* _Exercise goal_:
Return the listing exactly as it appears, but strip out the images.

====== Source material ======

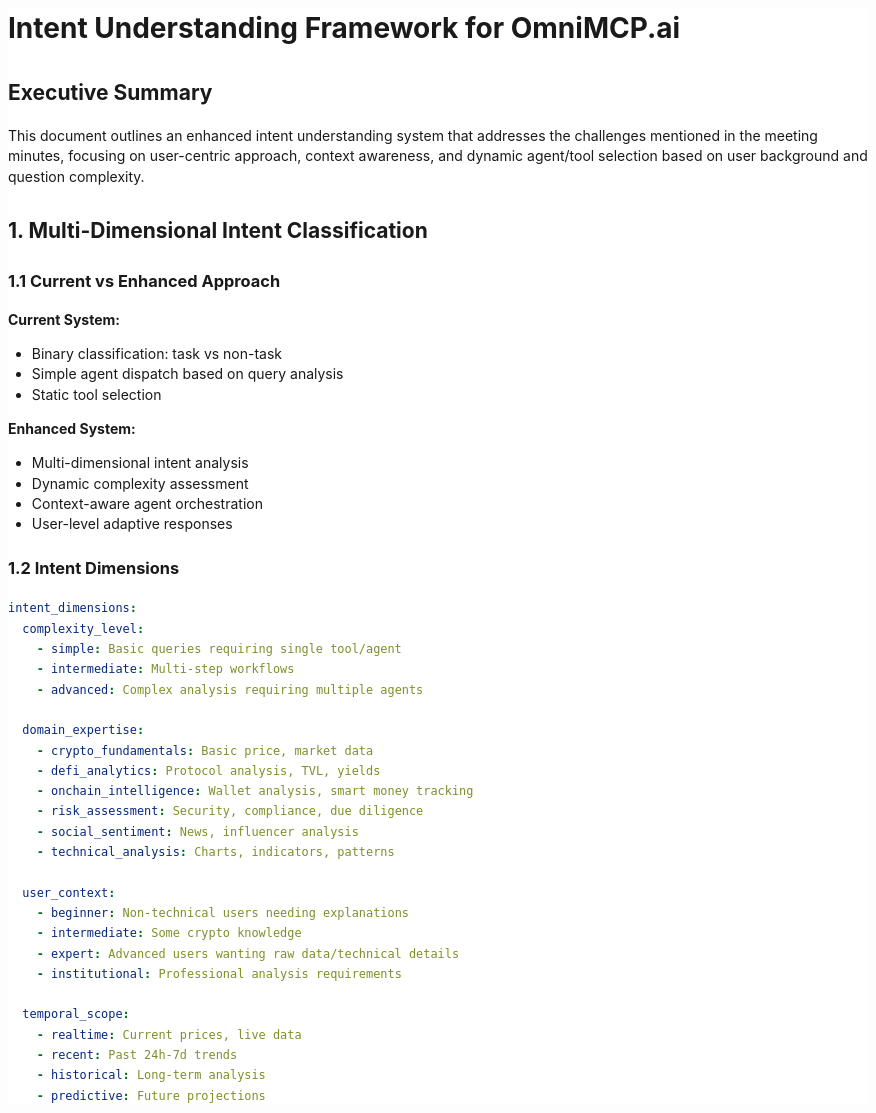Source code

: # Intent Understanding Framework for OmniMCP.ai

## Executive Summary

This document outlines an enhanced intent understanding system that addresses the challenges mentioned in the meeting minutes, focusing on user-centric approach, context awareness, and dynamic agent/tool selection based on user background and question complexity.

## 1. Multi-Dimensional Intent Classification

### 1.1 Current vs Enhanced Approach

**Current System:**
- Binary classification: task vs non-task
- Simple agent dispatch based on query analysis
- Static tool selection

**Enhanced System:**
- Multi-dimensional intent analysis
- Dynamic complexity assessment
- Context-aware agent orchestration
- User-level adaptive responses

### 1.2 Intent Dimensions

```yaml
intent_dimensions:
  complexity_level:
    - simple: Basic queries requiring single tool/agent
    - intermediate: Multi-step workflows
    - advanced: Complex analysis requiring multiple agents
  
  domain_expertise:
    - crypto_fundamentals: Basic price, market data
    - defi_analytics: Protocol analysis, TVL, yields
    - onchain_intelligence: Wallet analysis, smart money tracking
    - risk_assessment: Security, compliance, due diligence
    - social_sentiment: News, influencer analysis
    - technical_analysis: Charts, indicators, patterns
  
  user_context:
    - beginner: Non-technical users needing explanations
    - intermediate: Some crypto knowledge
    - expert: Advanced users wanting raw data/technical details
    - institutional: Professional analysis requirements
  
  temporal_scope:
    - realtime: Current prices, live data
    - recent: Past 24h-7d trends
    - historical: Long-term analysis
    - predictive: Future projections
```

======

* _Written solution_:
Source code

: # Intent Understanding Framework for OmniMCP.ai

## Executive Summary

This document outlines an enhanced intent understanding system that addresses the challenges mentioned in the meeting minutes, focusing on user-centric approach, context awareness, and dynamic agent/tool selection based on user background and question complexity.

## 1. Multi-Dimensional Intent Classification

### 1.1 Current vs Enhanced Approach

**Current System:**
- Binary classification: task vs non-task
- Simple agent dispatch based on query analysis
- Static tool selection

**Enhanced System:**
- Multi-dimensional intent analysis
- Dynamic complexity assessment
- Context-aware agent orchestration
- User-level adaptive responses

### 1.2 Intent Dimensions

```yaml
intent_dimensions:
  complexity_level:
    - simple: Basic queries requiring single tool/agent
    - intermediate: Multi-step workflows
    - advanced: Complex analysis requiring multiple agents
  
  domain_expertise:
    - crypto_fundamentals: Basic price, market data
    - defi_analytics: Protocol analysis, TVL, yields
    - onchain_intelligence: Wallet analysis, smart money tracking
    - risk_assessment: Security, compliance, due diligence
    - social_sentiment: News, influencer analysis
    - technical_analysis: Charts, indicators, patterns
  
  user_context:
    - beginner: Non-technical users needing explanations
    - intermediate: Some crypto knowledge
    - expert: Advanced users wanting raw data/technical details
    - institutional: Professional analysis requirements
  
  temporal_scope:
    - realtime: Current prices, live data
    - recent: Past 24h-7d trends
    - historical: Long-term analysis
    - predictive: Future projections
```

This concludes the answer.